Is chemical evolution reasonable, mathematically speaking
Yes, perfectly reasonable.
That is, as long as you use reasonable numbers and statistics combined with real knowledge of chemistry and physics, instead of creationist pseudoscience fucktarding.
So the odds of chemical evolution are so likely there is no other plausible explanation for the origin of life then
The problem is with your misunderstanding of what "impossible" and "possible" mean.
"Possible" does not mean"likely".
Either way, this is somewhat irrelevant to the discussion, since you are assuming only a single trial instead of the multiple trillions of trillions that actually would have occurred -- what, you seriously didn't think that in a sizeable portion of the billion cubic kilometres of water on our planet, containing quadrillions more particles than there are stars in the observable universe, receiving hundreds of Watts of energy on every square metre, only one reaction would ever happen? -- and that this happened in one instant as opposed to the several dozen million years it obviously did.
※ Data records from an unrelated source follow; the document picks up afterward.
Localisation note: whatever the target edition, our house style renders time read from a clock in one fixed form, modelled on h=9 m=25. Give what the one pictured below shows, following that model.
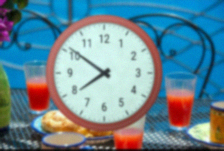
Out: h=7 m=51
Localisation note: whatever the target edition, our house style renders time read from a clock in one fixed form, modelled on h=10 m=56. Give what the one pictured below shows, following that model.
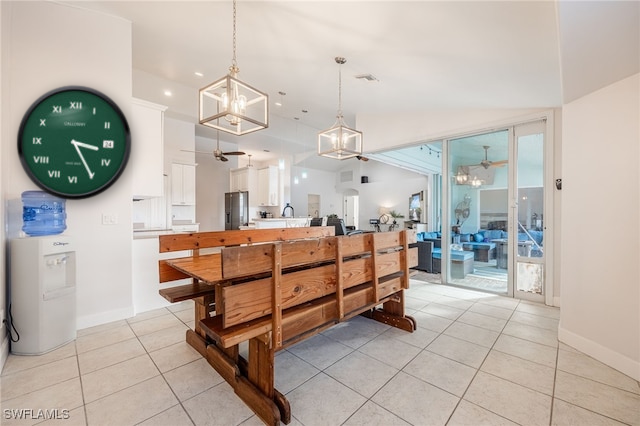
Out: h=3 m=25
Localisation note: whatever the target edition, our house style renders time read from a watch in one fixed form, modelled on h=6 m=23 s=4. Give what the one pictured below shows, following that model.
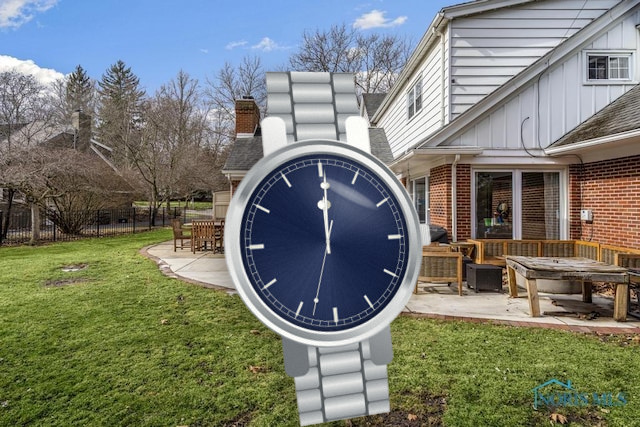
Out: h=12 m=0 s=33
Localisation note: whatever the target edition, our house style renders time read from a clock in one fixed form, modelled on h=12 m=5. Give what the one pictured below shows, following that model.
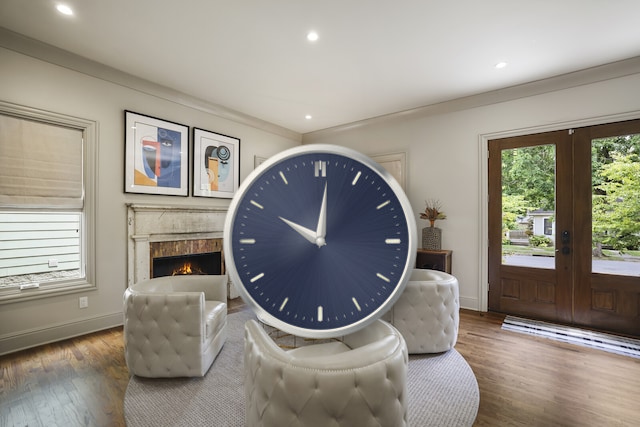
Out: h=10 m=1
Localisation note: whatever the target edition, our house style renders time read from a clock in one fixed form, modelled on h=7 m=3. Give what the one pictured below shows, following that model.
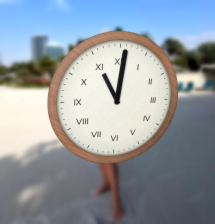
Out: h=11 m=1
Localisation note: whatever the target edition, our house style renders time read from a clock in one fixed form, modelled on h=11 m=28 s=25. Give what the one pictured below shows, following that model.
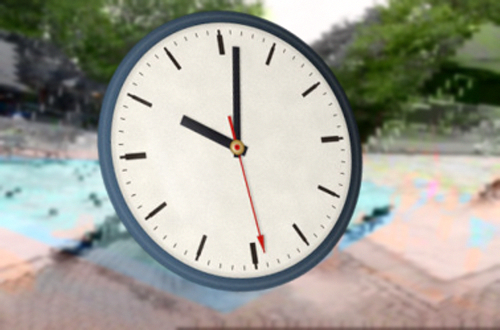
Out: h=10 m=1 s=29
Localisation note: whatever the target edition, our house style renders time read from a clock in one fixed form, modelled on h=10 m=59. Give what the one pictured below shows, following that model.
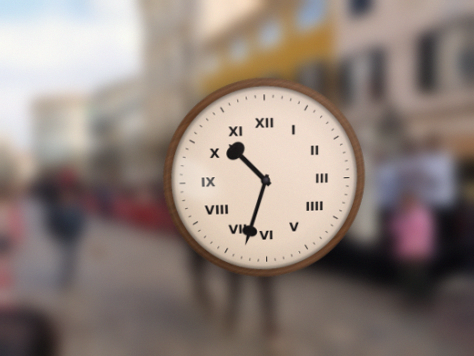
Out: h=10 m=33
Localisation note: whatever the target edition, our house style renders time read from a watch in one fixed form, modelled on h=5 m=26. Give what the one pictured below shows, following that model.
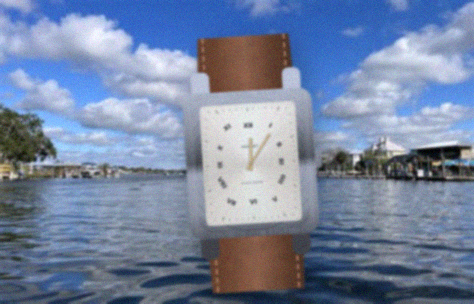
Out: h=12 m=6
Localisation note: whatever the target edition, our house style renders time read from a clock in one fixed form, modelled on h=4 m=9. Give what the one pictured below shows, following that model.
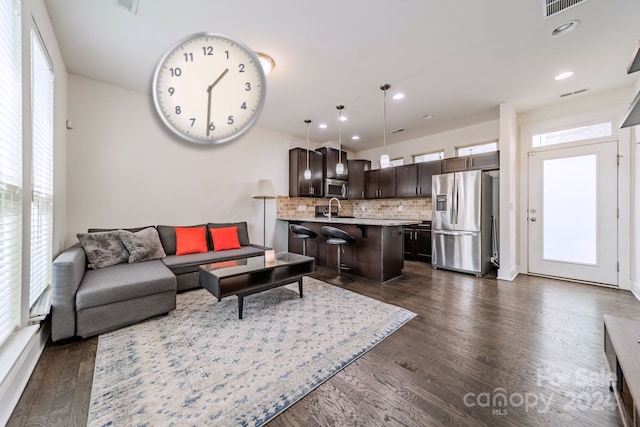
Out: h=1 m=31
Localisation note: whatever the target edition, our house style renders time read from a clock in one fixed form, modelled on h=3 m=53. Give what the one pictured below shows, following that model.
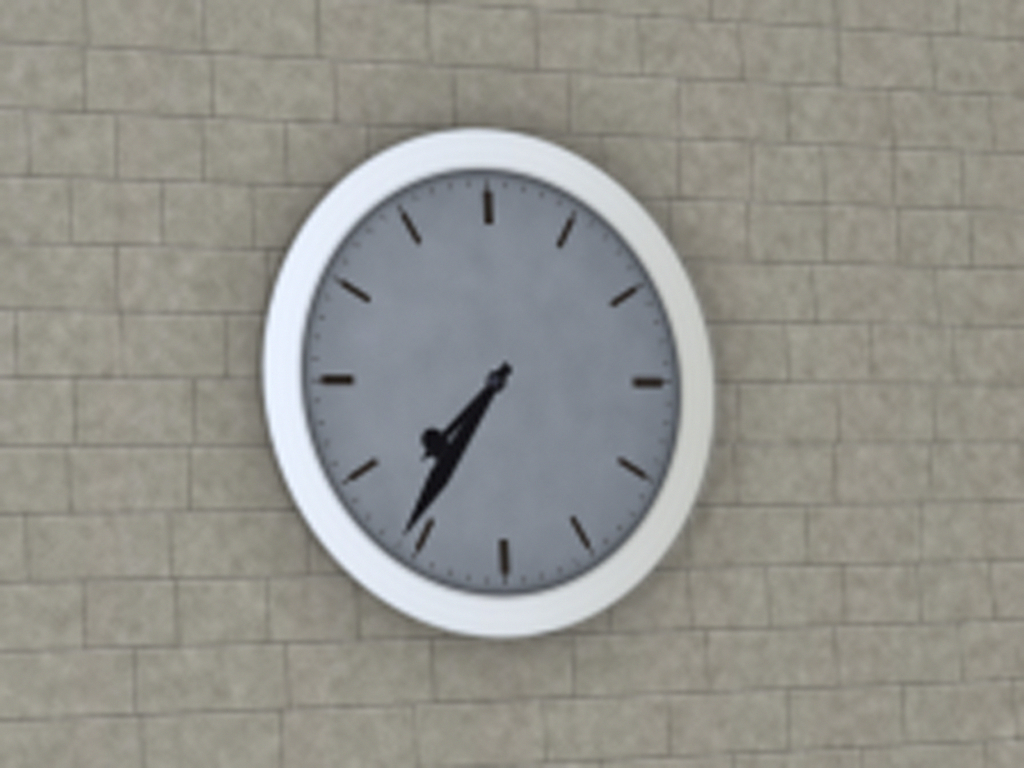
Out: h=7 m=36
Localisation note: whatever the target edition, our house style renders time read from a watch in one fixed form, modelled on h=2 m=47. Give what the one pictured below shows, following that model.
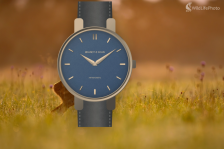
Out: h=10 m=9
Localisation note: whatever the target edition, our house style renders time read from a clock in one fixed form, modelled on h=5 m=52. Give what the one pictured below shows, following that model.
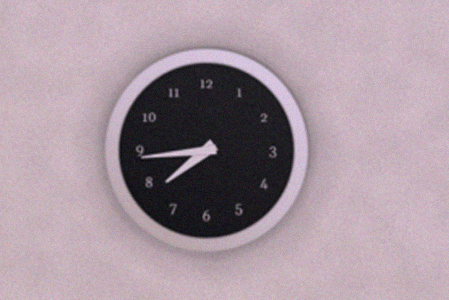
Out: h=7 m=44
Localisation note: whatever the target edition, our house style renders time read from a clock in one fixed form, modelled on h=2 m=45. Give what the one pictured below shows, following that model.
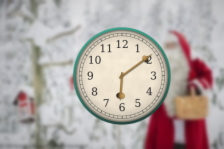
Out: h=6 m=9
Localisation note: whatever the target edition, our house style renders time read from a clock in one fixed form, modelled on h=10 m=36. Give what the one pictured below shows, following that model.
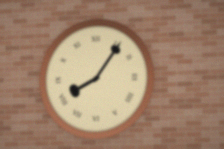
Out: h=8 m=6
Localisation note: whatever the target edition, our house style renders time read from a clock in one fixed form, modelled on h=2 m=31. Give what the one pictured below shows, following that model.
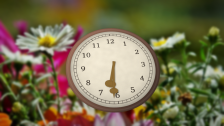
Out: h=6 m=31
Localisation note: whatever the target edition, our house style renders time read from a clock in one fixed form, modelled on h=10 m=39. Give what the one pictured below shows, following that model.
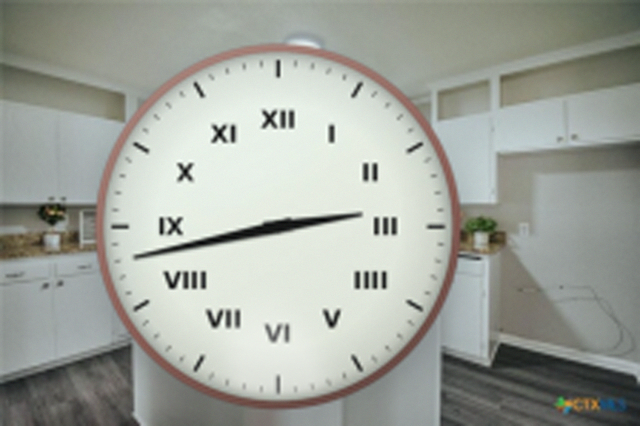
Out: h=2 m=43
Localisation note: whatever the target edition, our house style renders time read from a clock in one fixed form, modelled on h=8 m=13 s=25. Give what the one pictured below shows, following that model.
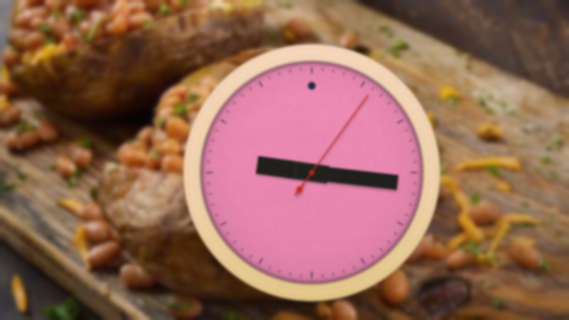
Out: h=9 m=16 s=6
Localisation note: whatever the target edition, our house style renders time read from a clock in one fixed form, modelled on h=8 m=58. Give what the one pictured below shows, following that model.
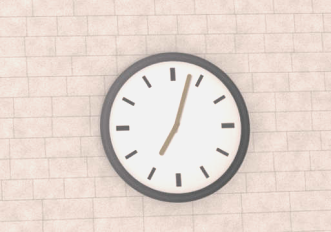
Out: h=7 m=3
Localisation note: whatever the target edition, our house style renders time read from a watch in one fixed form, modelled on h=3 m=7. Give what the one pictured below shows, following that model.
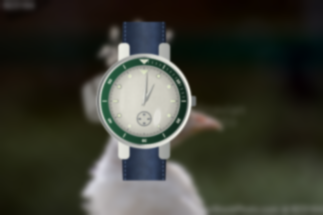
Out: h=1 m=1
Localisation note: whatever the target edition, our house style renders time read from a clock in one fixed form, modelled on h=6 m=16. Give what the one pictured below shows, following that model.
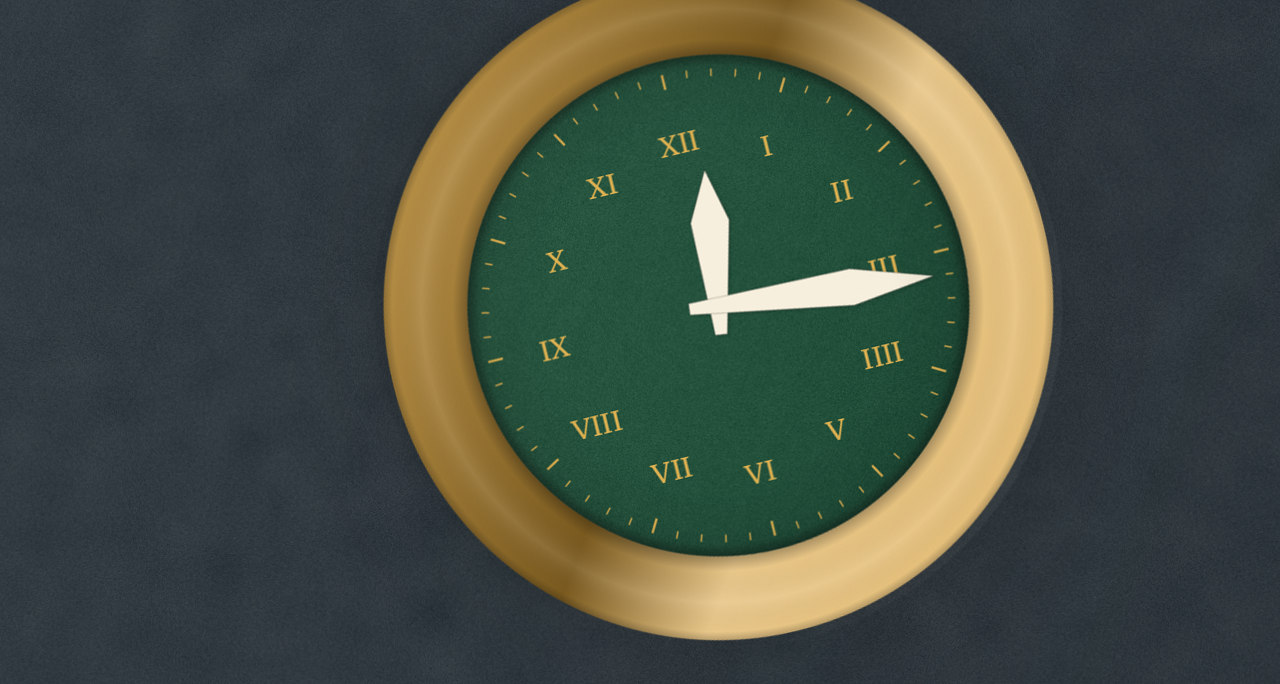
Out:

Wrong? Are you sure? Because I bought a lottery ticket today. If I win, you are right.
Ah yes, the classic false experiment: tie the likelihood of two independent events by a comparison, then equate the occurrence of one to the occurrence of the other.
Unfortunately, reality doesn't work like that. Your winning the lottery does not bear any relation whatsoever to chemical evolution. Just as your criticism bears no relation to the actual theory of evolution or any hypotheses of abiogenesis.